«Этот ребенок должен жить…» Записки Хелене Хольцман 1941–1944 | страница 6



Три часа. Я — домой, накормила обедом гостей, сама заставила себя проглотить пару кусков, чтобы они не заметили моего страха и смятения. От Гретхен-то все равно ничего не утаить. А этих двоих все нет и нет. Я бросилась в город. С горы увидела, как флаги со свастикой развеваются над Военным музеем. На Аллее Свободы[19] не протолкнуться, немецких солдат величают «освободителями», радуются, ликуют. Куда ни глянь — кажется, по большей части, все происходящим довольны.

Встретила адвоката Станкевича с дочерью. Мужа моего не видали?
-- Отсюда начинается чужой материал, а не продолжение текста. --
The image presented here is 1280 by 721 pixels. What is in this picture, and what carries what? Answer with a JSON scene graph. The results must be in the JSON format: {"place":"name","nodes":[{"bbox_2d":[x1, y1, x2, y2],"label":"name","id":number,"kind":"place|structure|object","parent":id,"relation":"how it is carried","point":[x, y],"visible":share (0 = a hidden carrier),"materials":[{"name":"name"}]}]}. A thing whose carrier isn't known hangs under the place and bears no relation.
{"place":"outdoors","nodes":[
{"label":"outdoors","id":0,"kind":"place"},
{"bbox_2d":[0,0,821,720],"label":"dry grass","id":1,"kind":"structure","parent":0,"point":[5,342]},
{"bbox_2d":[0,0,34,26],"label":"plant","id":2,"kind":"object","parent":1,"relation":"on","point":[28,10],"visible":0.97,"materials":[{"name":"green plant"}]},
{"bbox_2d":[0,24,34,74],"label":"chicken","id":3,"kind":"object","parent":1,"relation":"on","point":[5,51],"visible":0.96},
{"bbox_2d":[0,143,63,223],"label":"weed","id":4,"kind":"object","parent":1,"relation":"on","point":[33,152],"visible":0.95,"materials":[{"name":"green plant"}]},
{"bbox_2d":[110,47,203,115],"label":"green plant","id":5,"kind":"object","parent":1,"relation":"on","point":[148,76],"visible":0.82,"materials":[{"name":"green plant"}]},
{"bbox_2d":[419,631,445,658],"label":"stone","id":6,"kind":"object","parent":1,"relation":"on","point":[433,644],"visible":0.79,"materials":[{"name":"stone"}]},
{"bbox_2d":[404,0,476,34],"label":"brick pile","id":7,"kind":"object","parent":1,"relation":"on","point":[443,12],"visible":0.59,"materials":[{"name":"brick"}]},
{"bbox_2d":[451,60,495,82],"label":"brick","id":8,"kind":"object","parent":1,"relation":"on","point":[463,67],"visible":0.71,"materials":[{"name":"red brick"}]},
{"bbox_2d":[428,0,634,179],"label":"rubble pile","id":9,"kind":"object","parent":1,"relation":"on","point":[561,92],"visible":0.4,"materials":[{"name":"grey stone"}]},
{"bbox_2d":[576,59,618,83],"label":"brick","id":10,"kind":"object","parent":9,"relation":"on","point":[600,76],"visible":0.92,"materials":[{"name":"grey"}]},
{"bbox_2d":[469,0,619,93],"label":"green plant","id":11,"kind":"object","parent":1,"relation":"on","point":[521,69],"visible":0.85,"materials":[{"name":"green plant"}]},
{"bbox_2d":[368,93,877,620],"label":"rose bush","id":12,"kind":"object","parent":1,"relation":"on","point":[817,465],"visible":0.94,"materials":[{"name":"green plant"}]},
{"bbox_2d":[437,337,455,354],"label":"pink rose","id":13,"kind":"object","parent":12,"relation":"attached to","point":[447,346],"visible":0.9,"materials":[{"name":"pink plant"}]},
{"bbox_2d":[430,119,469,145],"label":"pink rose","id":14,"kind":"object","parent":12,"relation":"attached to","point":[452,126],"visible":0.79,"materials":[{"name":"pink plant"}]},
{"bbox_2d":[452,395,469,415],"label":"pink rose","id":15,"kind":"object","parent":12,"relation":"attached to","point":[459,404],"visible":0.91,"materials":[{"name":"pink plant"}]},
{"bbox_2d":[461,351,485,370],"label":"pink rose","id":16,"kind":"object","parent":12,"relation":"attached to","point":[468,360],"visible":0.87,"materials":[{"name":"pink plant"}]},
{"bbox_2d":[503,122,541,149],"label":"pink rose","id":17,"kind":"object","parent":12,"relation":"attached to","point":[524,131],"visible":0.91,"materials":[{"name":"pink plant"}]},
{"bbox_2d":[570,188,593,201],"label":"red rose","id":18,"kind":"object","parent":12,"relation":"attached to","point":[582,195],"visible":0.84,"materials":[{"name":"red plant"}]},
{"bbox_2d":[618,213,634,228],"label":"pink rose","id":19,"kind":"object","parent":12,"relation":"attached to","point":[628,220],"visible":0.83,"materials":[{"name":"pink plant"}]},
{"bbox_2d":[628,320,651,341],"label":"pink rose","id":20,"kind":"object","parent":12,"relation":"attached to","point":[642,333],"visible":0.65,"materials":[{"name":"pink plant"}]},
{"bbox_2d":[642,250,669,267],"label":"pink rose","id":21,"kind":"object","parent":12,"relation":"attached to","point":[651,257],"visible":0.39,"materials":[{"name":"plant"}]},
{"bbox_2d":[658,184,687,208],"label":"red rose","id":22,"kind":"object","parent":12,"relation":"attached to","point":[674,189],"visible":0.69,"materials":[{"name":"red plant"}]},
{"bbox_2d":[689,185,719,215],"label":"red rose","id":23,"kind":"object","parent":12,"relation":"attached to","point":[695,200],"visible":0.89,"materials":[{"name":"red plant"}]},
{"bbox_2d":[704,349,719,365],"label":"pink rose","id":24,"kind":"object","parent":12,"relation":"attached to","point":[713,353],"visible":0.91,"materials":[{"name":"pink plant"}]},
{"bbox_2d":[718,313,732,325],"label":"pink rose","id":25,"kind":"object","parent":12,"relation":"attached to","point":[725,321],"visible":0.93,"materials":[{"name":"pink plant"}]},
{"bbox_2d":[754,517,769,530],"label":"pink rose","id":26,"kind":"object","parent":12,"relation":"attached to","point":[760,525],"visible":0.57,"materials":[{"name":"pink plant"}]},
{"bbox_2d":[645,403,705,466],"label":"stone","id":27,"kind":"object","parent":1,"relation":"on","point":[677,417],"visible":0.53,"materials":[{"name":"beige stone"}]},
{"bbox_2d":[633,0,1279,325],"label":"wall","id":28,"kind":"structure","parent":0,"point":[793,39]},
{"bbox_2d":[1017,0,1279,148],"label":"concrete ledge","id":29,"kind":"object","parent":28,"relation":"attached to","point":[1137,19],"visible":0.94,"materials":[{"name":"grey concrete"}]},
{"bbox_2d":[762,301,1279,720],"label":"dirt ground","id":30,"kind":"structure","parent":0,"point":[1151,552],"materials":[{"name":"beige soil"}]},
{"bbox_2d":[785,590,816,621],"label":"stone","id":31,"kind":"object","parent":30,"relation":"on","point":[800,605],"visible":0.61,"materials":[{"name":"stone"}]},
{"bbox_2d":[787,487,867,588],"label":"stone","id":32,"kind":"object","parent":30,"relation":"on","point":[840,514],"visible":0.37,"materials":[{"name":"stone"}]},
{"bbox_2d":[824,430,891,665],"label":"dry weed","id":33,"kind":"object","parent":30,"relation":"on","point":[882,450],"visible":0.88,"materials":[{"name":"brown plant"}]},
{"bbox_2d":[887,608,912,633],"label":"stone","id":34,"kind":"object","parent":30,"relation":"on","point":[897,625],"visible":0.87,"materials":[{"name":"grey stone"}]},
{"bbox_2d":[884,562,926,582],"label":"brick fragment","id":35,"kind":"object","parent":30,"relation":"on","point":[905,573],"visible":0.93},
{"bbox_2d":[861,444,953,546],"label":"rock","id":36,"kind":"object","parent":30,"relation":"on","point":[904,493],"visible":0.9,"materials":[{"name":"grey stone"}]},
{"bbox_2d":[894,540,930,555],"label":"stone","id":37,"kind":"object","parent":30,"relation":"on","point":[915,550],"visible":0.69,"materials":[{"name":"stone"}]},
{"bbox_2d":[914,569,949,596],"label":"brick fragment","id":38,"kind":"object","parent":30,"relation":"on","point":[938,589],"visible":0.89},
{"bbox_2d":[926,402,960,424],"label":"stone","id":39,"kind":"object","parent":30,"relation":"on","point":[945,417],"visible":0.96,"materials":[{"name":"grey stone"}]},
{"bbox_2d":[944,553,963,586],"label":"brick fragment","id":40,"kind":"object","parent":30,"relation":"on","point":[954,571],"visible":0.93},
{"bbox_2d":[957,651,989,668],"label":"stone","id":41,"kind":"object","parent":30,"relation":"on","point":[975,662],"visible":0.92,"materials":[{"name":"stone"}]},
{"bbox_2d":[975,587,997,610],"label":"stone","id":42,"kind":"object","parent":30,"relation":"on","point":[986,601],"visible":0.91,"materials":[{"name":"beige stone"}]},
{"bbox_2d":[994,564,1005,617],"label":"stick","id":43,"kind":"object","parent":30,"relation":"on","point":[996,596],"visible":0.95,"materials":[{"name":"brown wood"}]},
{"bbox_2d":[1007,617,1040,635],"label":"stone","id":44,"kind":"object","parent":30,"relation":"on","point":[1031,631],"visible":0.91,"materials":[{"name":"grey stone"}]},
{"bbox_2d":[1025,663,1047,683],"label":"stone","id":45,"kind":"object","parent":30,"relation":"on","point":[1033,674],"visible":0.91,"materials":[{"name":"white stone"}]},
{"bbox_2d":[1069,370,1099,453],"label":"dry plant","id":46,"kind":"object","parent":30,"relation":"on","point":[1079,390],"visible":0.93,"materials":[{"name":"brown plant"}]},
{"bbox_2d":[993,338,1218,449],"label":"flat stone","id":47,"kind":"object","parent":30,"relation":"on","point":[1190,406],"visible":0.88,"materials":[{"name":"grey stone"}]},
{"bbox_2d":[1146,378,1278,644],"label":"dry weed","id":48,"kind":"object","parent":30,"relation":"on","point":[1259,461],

Он тут же забеспокоился: сейчас евреев хватают прямо на улице.

Я металась по улицам и у всех знакомых спрашивала, не встречал ли кто моих. Никто их не видел. Помчалась снова домой: вдруг они уже вернулись. Нет их дома. Стариков накормить ужином, перекинуться с ними парой слов, и снова в город.

На другой день со всех сторон только и разговоров — евреев арестовывают. Тут и там выкрикивают: евреи стреляют в немецких солдат! За каждого убитого немца расстреляют десять евреев! Газеты запестрели антисемитскими статьями, листовки полетели по городу — и в них тоже поносят евреев.

Я побежала в литовскую полицию. У дверей наткнулась на детектива, который хорошо знал моего мужа. Обещал разузнать, что с моими, где их искать. И — ни звука. Пропал. Мы еще часто потом встречались, и он всякий раз меня избегал.

Три дня я так металась. Дома еще и стариков надо было утешать. Гретхен помогала мне как могла, мы с ней понимали друг друга и без слов. На третий день телефон: «Мама!» — «Мари!» — «Это я! Отец дома? Я сейчас буду!»

Старики бросились меня обнимать на радостях. Однако Мари возвращается одна — это дурной знак. Вот она! Пришла! Щеки горят, вся как огонь, глаза сверкают! Одежда грязная, растрепанная. Скорей в душ! Сначала вымыться, переодеться, поесть как следует, а за едой можно уже и поговорить.

«Идем мы по Аллее Свободы и вдруг натыкаемся на одного партизана, а он раньше работал со мной вместе в „Содыбе“[20]. Он меня увидел и кричит: „Попалась, коммунистка, теперь держись! А это кто с тобой? Отец? Пусть и он идет с нами!“ Отвел нас в полицию, там нас разлучили. Отец успел крикнуть: „Кто первый окажется дома, пусть постарается освободить другого!“ И его увели. Меня отвели в тюрьму, заперли в большую камеру вместе с другими женщинами. Мне особенно запомнилась одна пожилая дама, коммунистка. От нее таким веяло спокойствием, надежностью, уверенностью, что другие успокаивались рядом с ней. На полу постелили солому. Кормили супом на обед, утром кофе с хлебом приносили. Мне кусок в горло не лез, я все о вас думала, как вы там, как вы за меня переживаете. Через два дня пришел чиновник с проверкой, я ему говорю: „Послушайте, я немка, меня по ошибке арестовали. Выпустите меня немедленно!“ Позвали немецкого инспектора, я ему по-немецки, фразу за фразой, на одном дыхании. Он убедился и обещал меня выпустить наутро. Утром они меня еще раз спросили, точно ли немка, и отпустили».